Today, amidst a substantial suite of climate-related bills, Governor Newsom signed Senate Bill (“SB”) 1075. This bill is indicative of the Legislature’s hopes for future deployment of hydrogen in the state, particularly green hydrogen, which is produced using only renewable feedstocks, including renewable electricity, solar energy, and biomass. Per SB 1075, the California Air Resources Board (“CARB”) and the California Energy Commission (“CEC”) will be required to analyze options for using hydrogen as part of the state’s decarbonization strategies in the coming years.
SB 1075 directs CARB, in consultation with CEC and California Public Utilities Commission (“CPUC”), to provide an evaluation to the public (to be posted on CARB’s website) by June 1, 2024 including policy recommendations pertaining to the development, deployment, and use of hydrogen. In this evaluation, CARB must address, among other topics:
- How the use of green hydrogen can help California achieve its climate and clean energy goals.
- Strategies for supporting hydrogen infrastructure, including infrastructure needed for production, processing, delivery, storage, and end uses in difficult-to-decarbonize sectors of the economy, in preparation for the deployment of green hydrogen.
- Policies that promote the reduction of economywide GHG emissions and short-lived climate pollutants through the deployment of hydrogen, including green hydrogen, while ensuring that hydrogen infrastructure will support the employment of a skilled and trained workforce in California. CARB must consult with the California Workforce Development Board and labor organizations on this.
- An analysis of how curtailed electrical generation could be better utilized to help meet decarbonization goals, including whether curtailed electrical generation could be used to produce green hydrogen. CARB must consult with the California Independent System Operator on this.
- Estimate the amount of reduced GHG emissions and air quality benefits California could achieve by utilizing green hydrogen in a variety of scenarios, the costs associated with green hydrogen, and the associated health and environmental impacts of prioritizing the development of various forms of hydrogen.

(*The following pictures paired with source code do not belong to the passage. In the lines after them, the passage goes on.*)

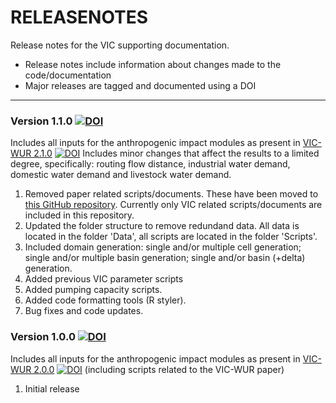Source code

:# RELEASENOTES
Release notes for the VIC supporting documentation.

  * Release notes include information about changes made to the code/documentation
  * Major releases are tagged and documented using a DOI

----

### Version 1.1.0 [![DOI](https://zenodo.org/badge/DOI/10.5281/zenodo.3401411.svg)](https://doi.org/10.5281/zenodo.3401411)
Includes all inputs for the anthropogenic impact modules as present in [VIC-WUR 2.1.0](https://github.com/wur-wsg/VIC/tree/VIC-WUR.2.0.0) [![DOI](https://zenodo.org/badge/DOI/10.5281/zenodo.3399450.svg)](https://doi.org/10.5281/zenodo.3399450)
Includes minor changes that affect the results to a limited degree, specifically: routing flow distance, industrial water demand, domestic water demand and livestock water demand.

1. Removed paper related scripts/documents. These have been moved to [this GitHub repository](https://github.com/bramdr/papers). Currently only VIC related scripts/documents are included in this repository.
2. Updated the folder structure to remove redundand data. All data is located in the folder 'Data', all scripts are located in the folder 'Scripts'.
3. Included domain generation: single and/or multiple cell generation; single and/or multiple basin generation; single and/or basin (+delta) generation.
4. Added previous VIC parameter scripts
4. Added pumping capacity scripts.
5. Added code formatting tools (R styler).
6. Bug fixes and code updates.

### Version 1.0.0 [![DOI](https://zenodo.org/badge/DOI/10.5281/zenodo.3401411.svg)](https://doi.org/10.5281/zenodo.3401411)
Includes all inputs for the anthropogenic impact modules as present in [VIC-WUR 2.0.0](https://github.com/wur-wsg/VIC/tree/VIC-WUR.2.0.0) [![DOI](https://zenodo.org/badge/DOI/10.5281/zenodo.3399450.svg)](https://doi.org/10.5281/zenodo.3399450) (including scripts related to the VIC-WUR paper)

1. Initial release
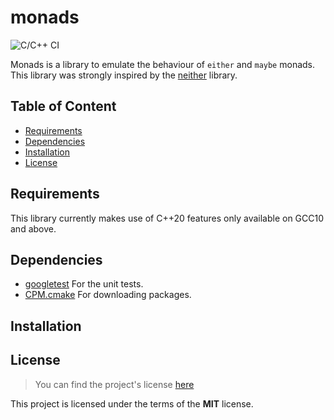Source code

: # monads

![C/C++ CI](https://github.com/Wmbat/monads/workflows/C/C++%20CI/badge.svg)

Monads is a library to emulate the behaviour of `either` and `maybe` monads. This library was strongly inspired by the
[neither](https://github.com/LoopPerfect/neither) library.

## Table of Content
* [Requirements](#requirements)
* [Dependencies](#dependencies)
* [Installation](#installation)
* [License](#license)

## Requirements

This library currently makes use of C++20 features only available on GCC10 and above.

## Dependencies

* [googletest](https://github.com/google/googletest) For the unit tests.
* [CPM.cmake](https://github.com/TheLartians/CPM.cmake) For downloading packages.

## Installation

## License

> You can find the project's license [here](https://github.com/Wmbat/monads/blob/master/LICENSE)

This project is licensed under the terms of the **MIT** license.

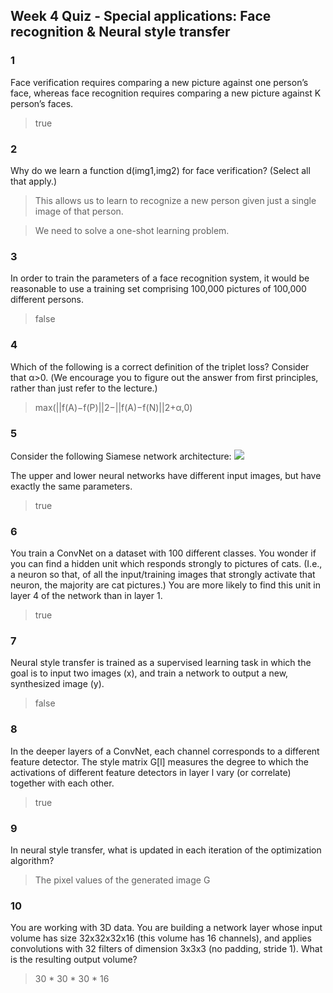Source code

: ## Week 4 Quiz - Special applications: Face recognition & Neural style transfer

### 1
Face verification requires comparing a new picture against one person’s face, whereas face recognition requires comparing a new picture against K person’s faces.

> true

### 2
Why do we learn a function d(img1,img2) for face verification? (Select all that apply.)

> This allows us to learn to recognize a new person given just a single image of that person.

> We need to solve a one-shot learning problem.

### 3
In order to train the parameters of a face recognition system, it would be reasonable to use a training set comprising 100,000 pictures of 100,000 different persons.

> false

### 4
Which of the following is a correct definition of the triplet loss? Consider that α>0. (We encourage you to figure out the answer from first principles, rather than just refer to the lecture.)

> max(||f(A)−f(P)||2−||f(A)−f(N)||2+α,0)

### 5

Consider the following Siamese network architecture:
![](https://d3c33hcgiwev3.cloudfront.net/imageAssetProxy.v1/xryVS70VEee3NhLzohKsog_98c778df87f041af9903bd66d2d98bbd_Screen-Shot-2017-10-29-at-6.57.51-PM.png?expiry=1511654400000&hmac=t0eeLXzbk-gW0_9en5UfS3Zu-G6R-CDJs3KigFJIVHM)

The upper and lower neural networks have different input images, but have exactly the same parameters.
> true

### 6

You train a ConvNet on a dataset with 100 different classes. You wonder if you can find a hidden unit which responds strongly to pictures of cats. (I.e., a neuron so that, of all the input/training images that strongly activate that neuron, the majority are cat pictures.) You are more likely to find this unit in layer 4 of the network than in layer 1.

> true

### 7
Neural style transfer is trained as a supervised learning task in which the goal is to input two images (x), and train a network to output a new, synthesized image (y).

> false

### 8
In the deeper layers of a ConvNet, each channel corresponds to a different feature detector. The style matrix G[l] measures the degree to which the activations of different feature detectors in layer l vary (or correlate) together with each other.

> true

### 9
In neural style transfer, what is updated in each iteration of the optimization algorithm?

> The pixel values of the generated image G

### 10

You are working with 3D data. You are building a network layer whose input volume has size 32x32x32x16 (this volume has 16 channels), and applies convolutions with 32 filters of dimension 3x3x3 (no padding, stride 1). What is the resulting output volume?

> 30 * 30 * 30 * 16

- Policy recommendations for regulatory and permitting processes associated with transmission and distribution of hydrogen, including green hydrogen.

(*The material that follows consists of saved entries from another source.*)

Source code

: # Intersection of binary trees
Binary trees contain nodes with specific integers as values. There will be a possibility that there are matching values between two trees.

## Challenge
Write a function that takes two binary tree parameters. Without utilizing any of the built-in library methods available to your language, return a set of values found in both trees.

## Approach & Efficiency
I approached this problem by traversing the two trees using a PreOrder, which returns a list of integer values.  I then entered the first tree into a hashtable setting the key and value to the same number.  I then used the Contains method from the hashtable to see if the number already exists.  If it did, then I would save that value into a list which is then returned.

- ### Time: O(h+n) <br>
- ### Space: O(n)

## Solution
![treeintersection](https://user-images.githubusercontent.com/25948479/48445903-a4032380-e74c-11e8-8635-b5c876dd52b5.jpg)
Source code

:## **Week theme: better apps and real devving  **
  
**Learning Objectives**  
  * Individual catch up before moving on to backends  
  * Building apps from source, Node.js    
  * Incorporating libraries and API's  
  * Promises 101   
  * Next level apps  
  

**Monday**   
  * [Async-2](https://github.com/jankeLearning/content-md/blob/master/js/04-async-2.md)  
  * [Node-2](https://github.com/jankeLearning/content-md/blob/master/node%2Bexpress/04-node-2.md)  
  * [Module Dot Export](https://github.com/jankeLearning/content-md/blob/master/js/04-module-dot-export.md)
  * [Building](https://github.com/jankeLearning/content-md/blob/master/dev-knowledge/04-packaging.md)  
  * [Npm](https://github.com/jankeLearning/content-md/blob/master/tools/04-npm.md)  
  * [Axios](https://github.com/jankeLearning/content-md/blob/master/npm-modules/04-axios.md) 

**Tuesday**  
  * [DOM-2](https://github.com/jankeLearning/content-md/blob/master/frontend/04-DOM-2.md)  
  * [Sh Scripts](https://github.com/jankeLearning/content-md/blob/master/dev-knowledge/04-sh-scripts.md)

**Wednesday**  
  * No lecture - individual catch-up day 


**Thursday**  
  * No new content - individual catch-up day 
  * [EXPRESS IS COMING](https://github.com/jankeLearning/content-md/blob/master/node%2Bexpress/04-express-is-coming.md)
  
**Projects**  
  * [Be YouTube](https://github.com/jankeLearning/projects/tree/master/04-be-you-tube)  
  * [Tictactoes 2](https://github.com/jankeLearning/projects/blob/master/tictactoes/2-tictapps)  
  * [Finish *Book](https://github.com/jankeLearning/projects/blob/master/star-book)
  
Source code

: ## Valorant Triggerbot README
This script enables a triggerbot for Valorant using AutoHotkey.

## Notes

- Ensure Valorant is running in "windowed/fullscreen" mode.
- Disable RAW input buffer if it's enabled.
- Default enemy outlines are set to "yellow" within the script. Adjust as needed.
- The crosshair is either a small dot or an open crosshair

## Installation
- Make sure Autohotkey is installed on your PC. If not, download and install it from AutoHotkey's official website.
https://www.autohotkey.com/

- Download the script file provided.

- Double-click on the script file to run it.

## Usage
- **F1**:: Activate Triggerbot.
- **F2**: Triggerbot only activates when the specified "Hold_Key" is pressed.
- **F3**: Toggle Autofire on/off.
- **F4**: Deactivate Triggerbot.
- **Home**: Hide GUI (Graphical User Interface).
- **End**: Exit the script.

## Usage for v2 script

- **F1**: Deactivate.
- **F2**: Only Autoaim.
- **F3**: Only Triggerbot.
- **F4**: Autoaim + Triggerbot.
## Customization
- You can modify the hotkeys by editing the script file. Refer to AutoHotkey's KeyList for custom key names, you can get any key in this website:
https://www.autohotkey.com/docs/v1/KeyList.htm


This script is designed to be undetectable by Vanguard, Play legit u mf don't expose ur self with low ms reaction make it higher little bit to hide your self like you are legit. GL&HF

- A life-cycle analysis of GHG emissions from the production various forms of hydrogen, including green hydrogen.
- An analysis of air pollution and other environmental impacts from hydrogen distribution and end uses (including that of green hydrogen)
The bill directs the CEC to study and model potential growth for hydrogen in decarbonizing the electrical and transportation sectors of the economy in the 2023 and 2025 editions of its Integrated Energy Policy Report. It directs the CPUC, CEC, and CARB to consider green electrolytic hydrogen an eligible form of energy storage, and to consider other potential uses of green electrolytic hydrogen.
SB 1075 also directs all three agencies to consider how other forms of hydrogen, outside of green hydrogen, can contribute to achieving the state’s emission reduction, climate, and clean energy goals. As further indications of the Legislature’s confidence in supporting the development of hydrogen in California, two recently signed budget bills allocated funding for hydrogen-related projects. Assembly Bill ("AB") 209 establishes the Hydrogen Program at the CEC to provide financial incentives to eligible in-state hydrogen projects including the demonstration or scale-up of production, processing, delivery, storage or end use. That bill prioritizes projects that benefit geographically diverse areas of the state. AB 179 provides $90 million to support the CEC’s Hydrogen Program, and $5 million to the Governor’s Office of Business and Economic Development to support the establishment of a federally-funded hydrogen hub in California.
At the CPUC, Phase 4B of the reopened Pipeline Biomethane proceeding (R.13-02-008) is considering expanding renewable hydrogen in California by establishing standards and interconnection protocols for injecting renewable hydrogen into natural gas pipelines. Parties were recently invited to comment on a UC Riverside Study assessing the operational and safety concerns associated with injecting hydrogen into the existing natural gas pipeline system at various percentages. The Administrative Law Judge explicitly instructed parties to comment only on steps necessary to establish a safe level of hydrogen injection, not on hydrogen procurement. A decision on this issue should be forthcoming from the CPUC within the next several months.
Also, Several of the state’s major gas utilities, Southern California Gas Company, San Diego Gas & Electric Company, And Southwest Gas Corporation (the “Joint Utilities”) recently filed an Application at the CPUC seeking approval to establish hydrogen blending demonstration projects “to help inform establishing a future systemwide hydrogen injection standard that allows for significantly higher percentages.” The submission of this Application will open a ratesetting proceeding at the CPUC, which will need to be resolved within 18 months.